LeBeau’s House counterpart, Rep. Jeffrey Berger, D-Waterbury, said the authority legislation could be a very effective complement to a statute enacted last year establishing an economic development zone, extending municipal property tax exeptions and state corporation tax credits to certain businesses around Bradley.
During last fall’s campaign, Malloy repeatedly said that Connecticut was not using its airports–both Bradley and the smaller facilities in Killingly, Groton, Hartford, Oxford and Windham–to their full economic potential.
“We view, particularly Bradley, but the other airports as well as a huge asset to the state,” the governor’s commissioner of Economic and Community Development, Catherine H. Smith, said Wednesday, adding that the administration believes there is potential to grow both commercial and personal travel at all airports.
“The airport and airline industry is extremely competitive and extremely volatile,” Connecticut Business and Industry Association associate counsel Eric Brown, the business lobby’s transportation specialist, said Wednesday, adding that fuel prices and demand for extra flights to new or existing locations are among the most rapidly changing aspects of the business.
The authority bill “is one of a variety of proposals we’ve supported in recent years to make Bradley better able to act and respond like a business,” Brown said.
The authority’s members would be appointed by the governor and top legislative leaders and approved by the full legislature.

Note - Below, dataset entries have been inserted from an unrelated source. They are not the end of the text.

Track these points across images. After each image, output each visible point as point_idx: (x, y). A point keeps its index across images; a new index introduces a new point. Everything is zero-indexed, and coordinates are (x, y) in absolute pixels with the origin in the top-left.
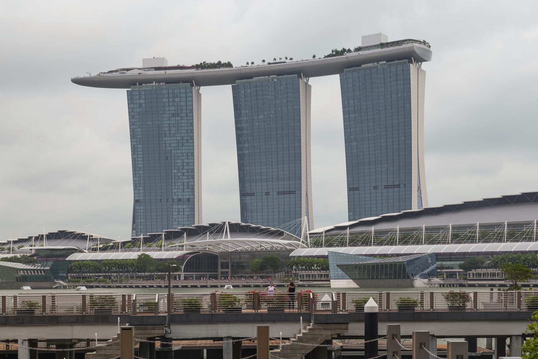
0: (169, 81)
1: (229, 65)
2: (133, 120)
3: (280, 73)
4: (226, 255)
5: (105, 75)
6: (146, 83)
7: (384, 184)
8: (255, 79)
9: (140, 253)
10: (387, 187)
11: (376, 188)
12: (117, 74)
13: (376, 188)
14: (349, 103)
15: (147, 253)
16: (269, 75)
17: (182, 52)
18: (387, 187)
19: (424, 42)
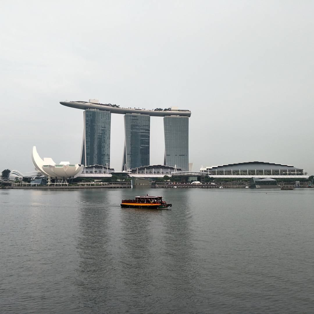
0: (101, 109)
1: (117, 107)
2: (87, 122)
3: (142, 113)
4: (176, 177)
5: (76, 103)
6: (92, 109)
7: (179, 154)
8: (133, 114)
9: (164, 175)
10: (180, 155)
11: (176, 155)
12: (80, 103)
13: (176, 155)
14: (167, 127)
15: (167, 175)
16: (138, 113)
17: (102, 98)
18: (180, 155)
19: (190, 111)
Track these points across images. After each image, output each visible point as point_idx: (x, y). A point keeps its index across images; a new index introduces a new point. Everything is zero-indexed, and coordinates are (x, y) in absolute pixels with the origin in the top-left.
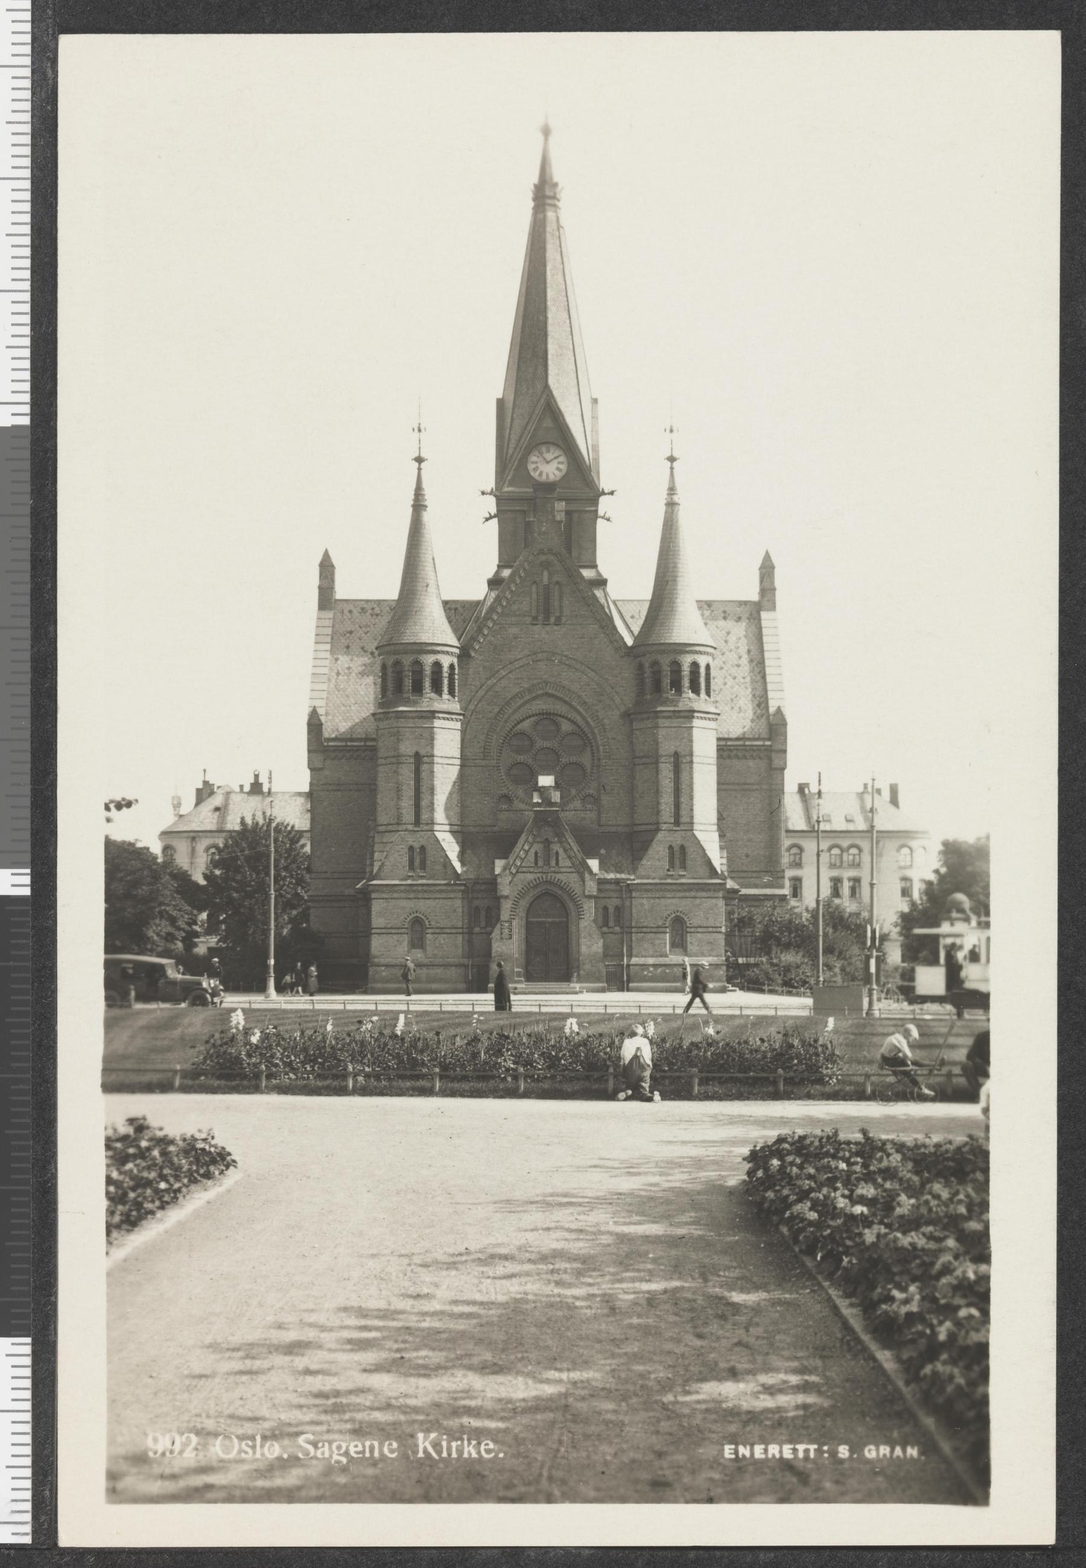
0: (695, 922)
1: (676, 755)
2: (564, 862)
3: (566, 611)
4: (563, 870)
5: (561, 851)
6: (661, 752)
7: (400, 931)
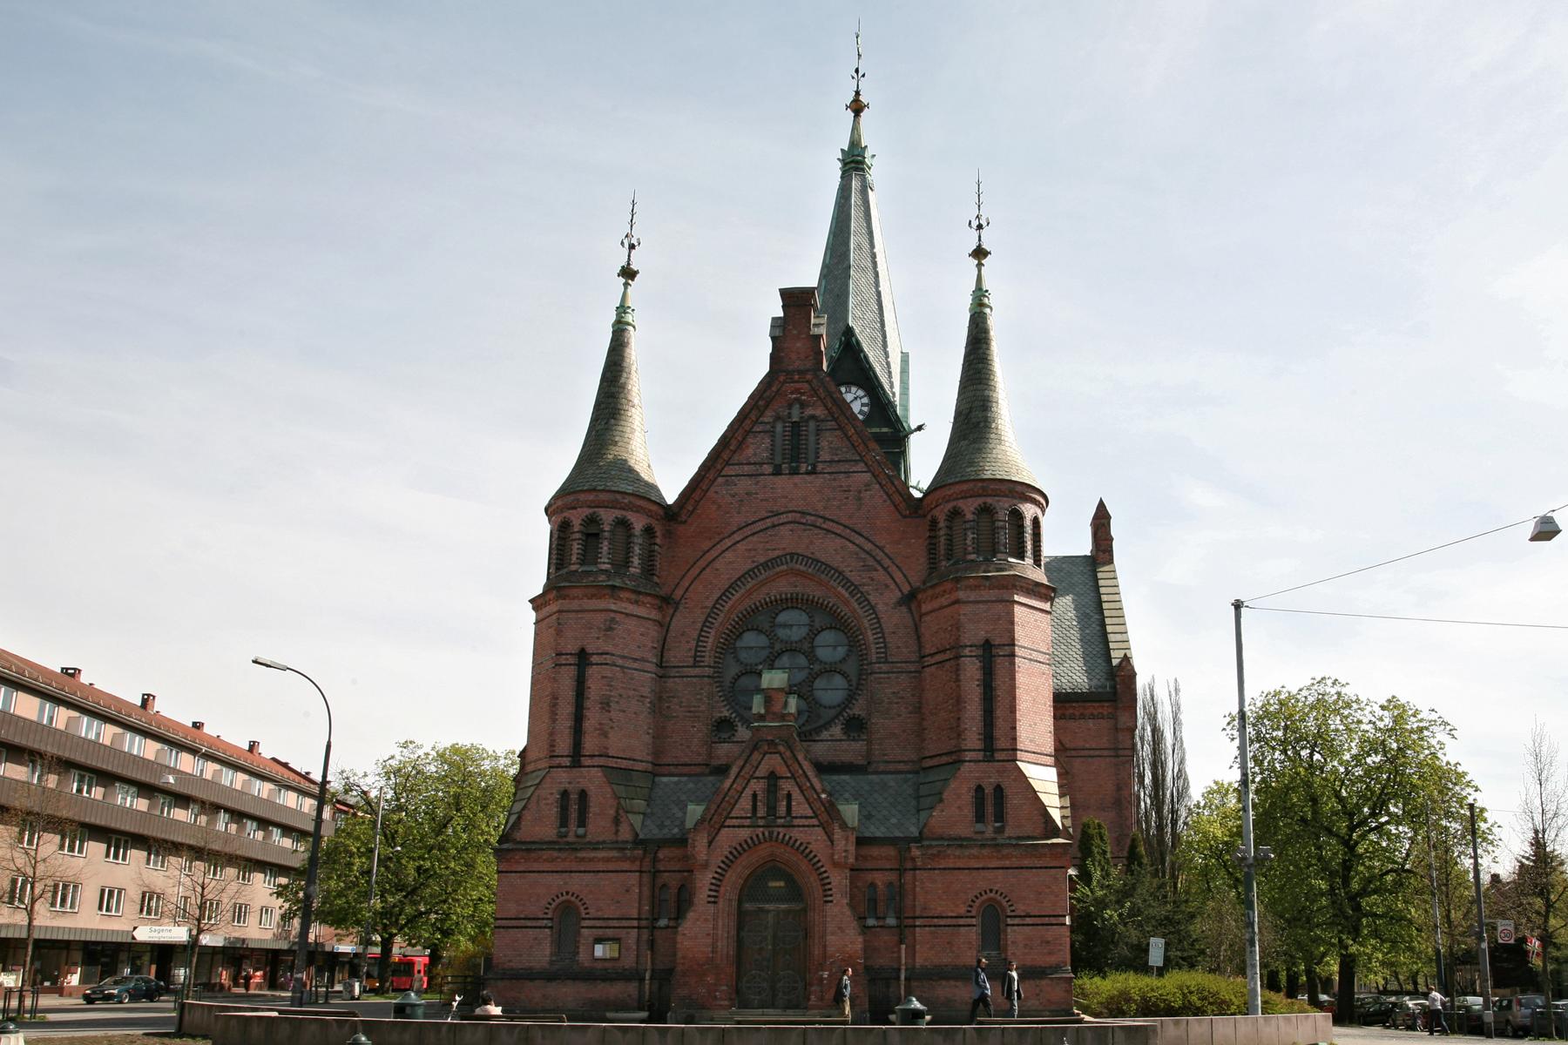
0: (1021, 909)
1: (987, 645)
2: (801, 808)
3: (825, 456)
4: (796, 822)
5: (796, 794)
7: (539, 923)
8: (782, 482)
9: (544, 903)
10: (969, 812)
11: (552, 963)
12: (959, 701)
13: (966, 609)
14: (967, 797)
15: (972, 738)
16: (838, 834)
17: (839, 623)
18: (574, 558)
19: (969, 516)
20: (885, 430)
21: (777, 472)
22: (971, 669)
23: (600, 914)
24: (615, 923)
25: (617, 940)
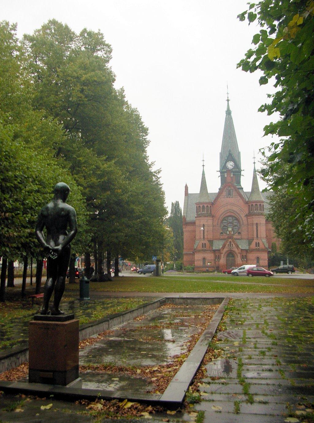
1: (257, 224)
3: (234, 195)
5: (233, 244)
8: (228, 199)
10: (255, 246)
13: (254, 219)
14: (255, 244)
15: (255, 236)
16: (239, 249)
17: (237, 219)
19: (254, 205)
20: (237, 170)
21: (227, 197)
22: (255, 227)
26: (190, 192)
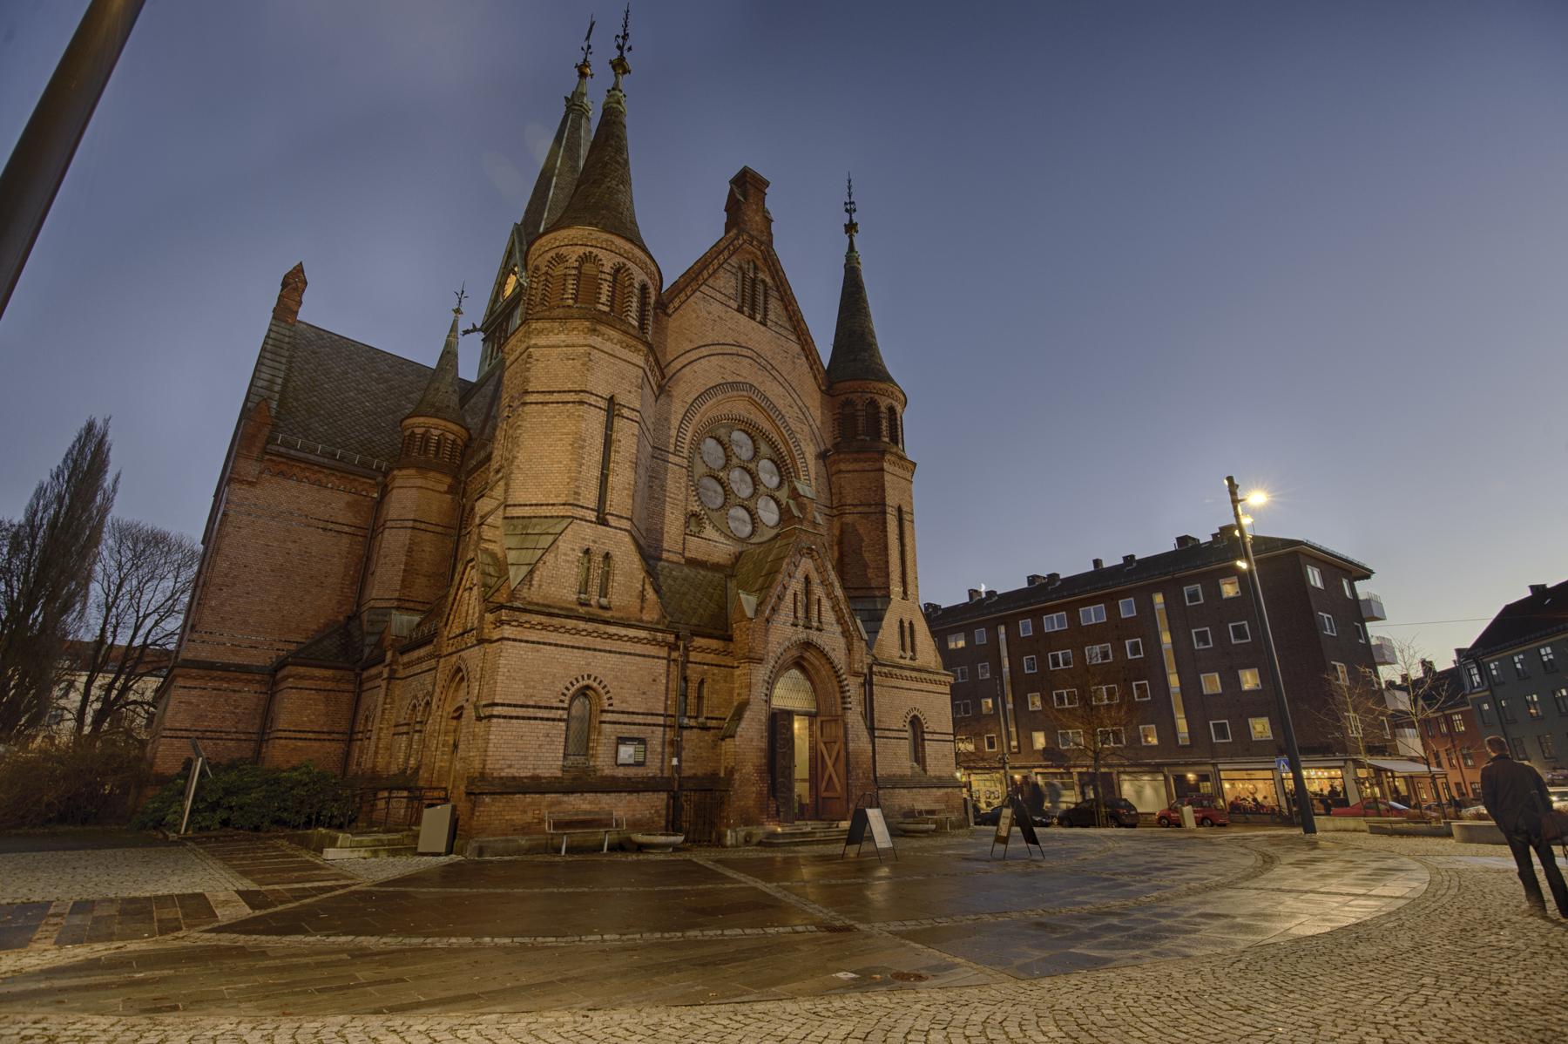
3: (771, 316)
5: (825, 601)
6: (888, 501)
7: (552, 714)
8: (743, 319)
9: (560, 687)
11: (564, 769)
12: (886, 547)
18: (604, 299)
23: (624, 707)
24: (639, 719)
25: (642, 741)
26: (310, 313)
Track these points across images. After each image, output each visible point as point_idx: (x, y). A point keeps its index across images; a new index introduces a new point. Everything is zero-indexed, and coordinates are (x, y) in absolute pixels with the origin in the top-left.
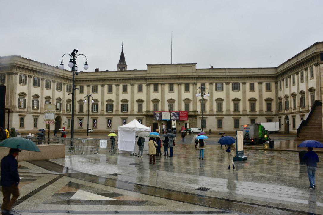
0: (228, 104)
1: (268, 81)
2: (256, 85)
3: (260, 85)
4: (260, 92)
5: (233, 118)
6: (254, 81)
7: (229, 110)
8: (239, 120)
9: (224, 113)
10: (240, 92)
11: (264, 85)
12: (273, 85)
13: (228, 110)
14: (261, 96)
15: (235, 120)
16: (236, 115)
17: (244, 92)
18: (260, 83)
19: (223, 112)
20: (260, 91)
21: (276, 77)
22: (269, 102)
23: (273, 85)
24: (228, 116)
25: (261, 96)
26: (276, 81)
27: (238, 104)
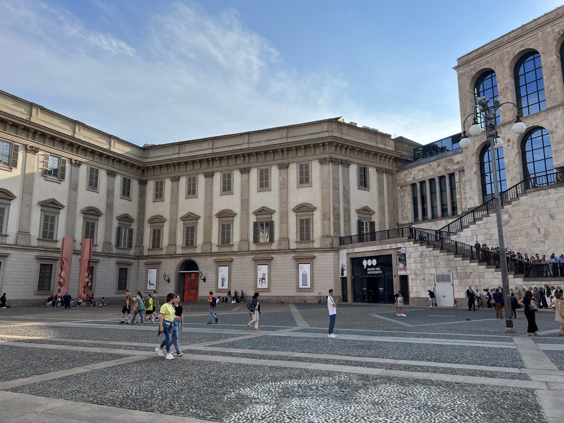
0: (25, 217)
1: (128, 174)
2: (103, 176)
3: (111, 179)
4: (108, 195)
5: (38, 258)
6: (101, 165)
7: (28, 233)
8: (95, 268)
9: (10, 240)
10: (62, 183)
11: (118, 180)
12: (135, 186)
13: (23, 233)
14: (110, 206)
15: (41, 264)
16: (46, 250)
17: (74, 188)
18: (111, 174)
19: (7, 236)
20: (110, 193)
21: (143, 171)
22: (190, 223)
23: (135, 186)
24: (20, 252)
25: (110, 206)
26: (141, 178)
27: (53, 219)
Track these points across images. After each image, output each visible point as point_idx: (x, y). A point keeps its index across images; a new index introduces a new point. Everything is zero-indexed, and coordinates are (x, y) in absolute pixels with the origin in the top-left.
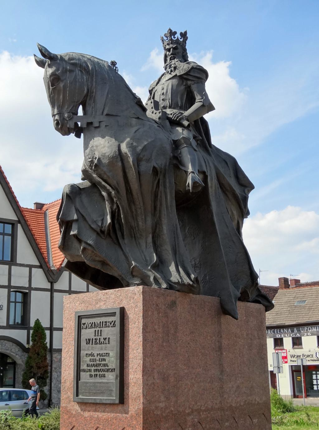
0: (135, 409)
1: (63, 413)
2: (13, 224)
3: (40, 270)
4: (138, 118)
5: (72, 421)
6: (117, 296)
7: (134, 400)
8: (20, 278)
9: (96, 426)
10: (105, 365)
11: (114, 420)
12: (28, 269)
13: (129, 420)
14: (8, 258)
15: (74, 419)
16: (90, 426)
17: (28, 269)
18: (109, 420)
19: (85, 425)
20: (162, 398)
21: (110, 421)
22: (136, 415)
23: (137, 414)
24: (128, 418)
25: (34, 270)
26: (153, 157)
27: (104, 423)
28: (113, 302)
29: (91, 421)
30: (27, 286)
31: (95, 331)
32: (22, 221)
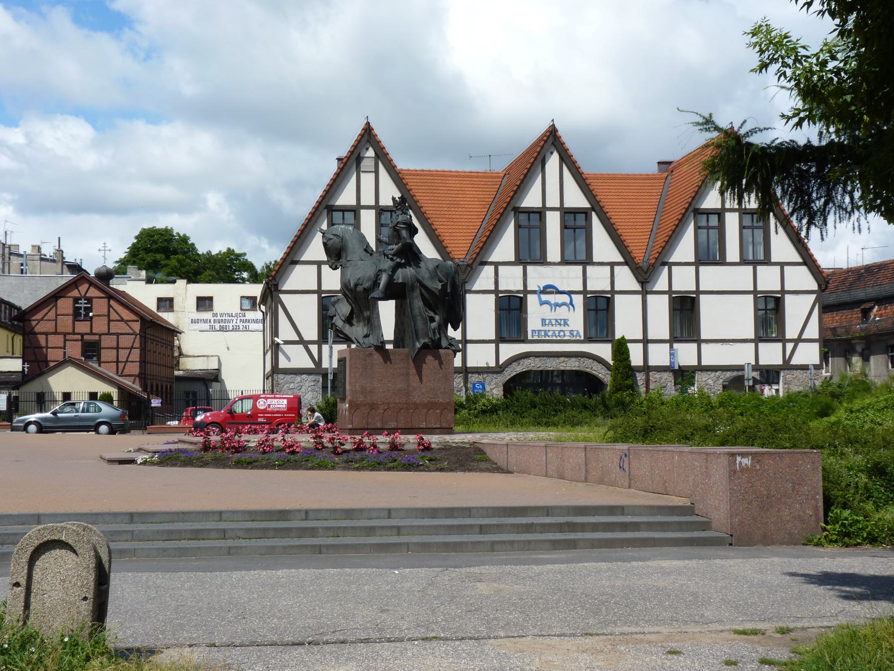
2: (585, 212)
3: (626, 268)
8: (598, 280)
12: (608, 268)
14: (582, 256)
17: (608, 268)
25: (616, 268)
30: (609, 289)
32: (597, 208)
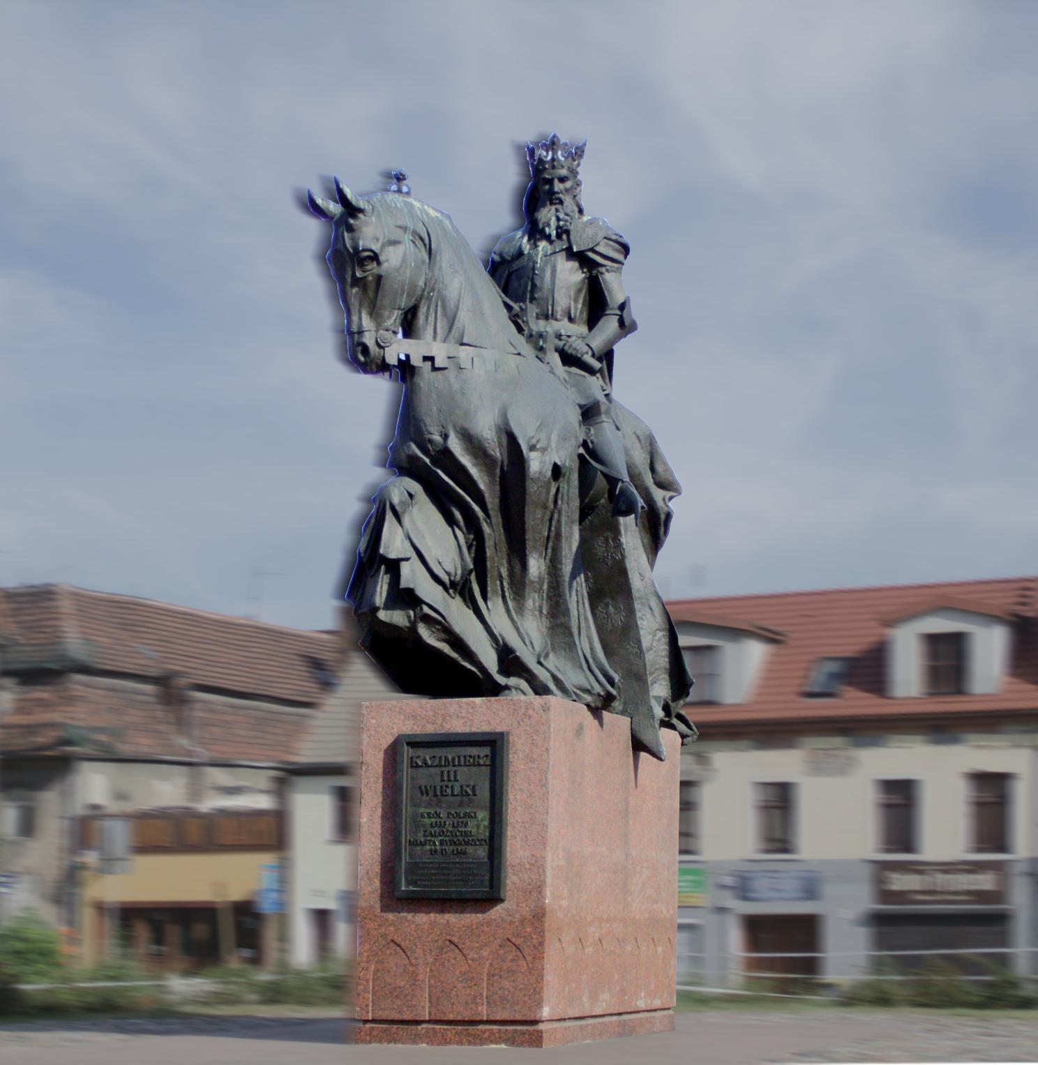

The authority’s private-sector appointees would have to be business leaders with expertise in financial planning, budgeting, marketing, master or strategic planning or transportation management.
The panel also would include the commissioners of the state Departments of Transportation and Economic and Community Development, as well as a representative of one of the smaller, state-owned general aviation airports and a member of the Bradley community advisory board.
The authority legislation, which originated in the Commerce Committee, has enjoyed strong bipartisan support to date. The commerce panel, which approved it unanimously, is one of six committees to endorse the measure. The last one, the Appropriations Committee, voted 53-1 in favor of the bill on May 23.
A few Republicans in the Democrat-controlled House and Senate have questioned how unionized DOT employees assigned to work at Bradley would be dealt with if the airport is turned over to a quasi-public authority.
Rep. Pamela Sawyer, R-Bolton, an advocate of the authority plan for Bradley, said she it should be made clear now whether these workers would be reassigned, or whether the authority would be compelled to provide state wages and benefits to all Bradley workers.
Berger said those questions likely would be resolved after any authority legislation is enacted, but said he believes it could be resolved with amicable discussions between the administration, legislature, airport representatives and state employee unions. “It’s our intent to protect unionized members of the DOT,” he said. “There’s no intent to look at this bill as a privatizing tool.”
Sawyer also said that while she believes the current oversight system for Bradley “has held it back from becoming a true economic engine,” she doesn’t believe a quasi-public authority is needed to run the smaller airports. “They really have a different, separate mission.”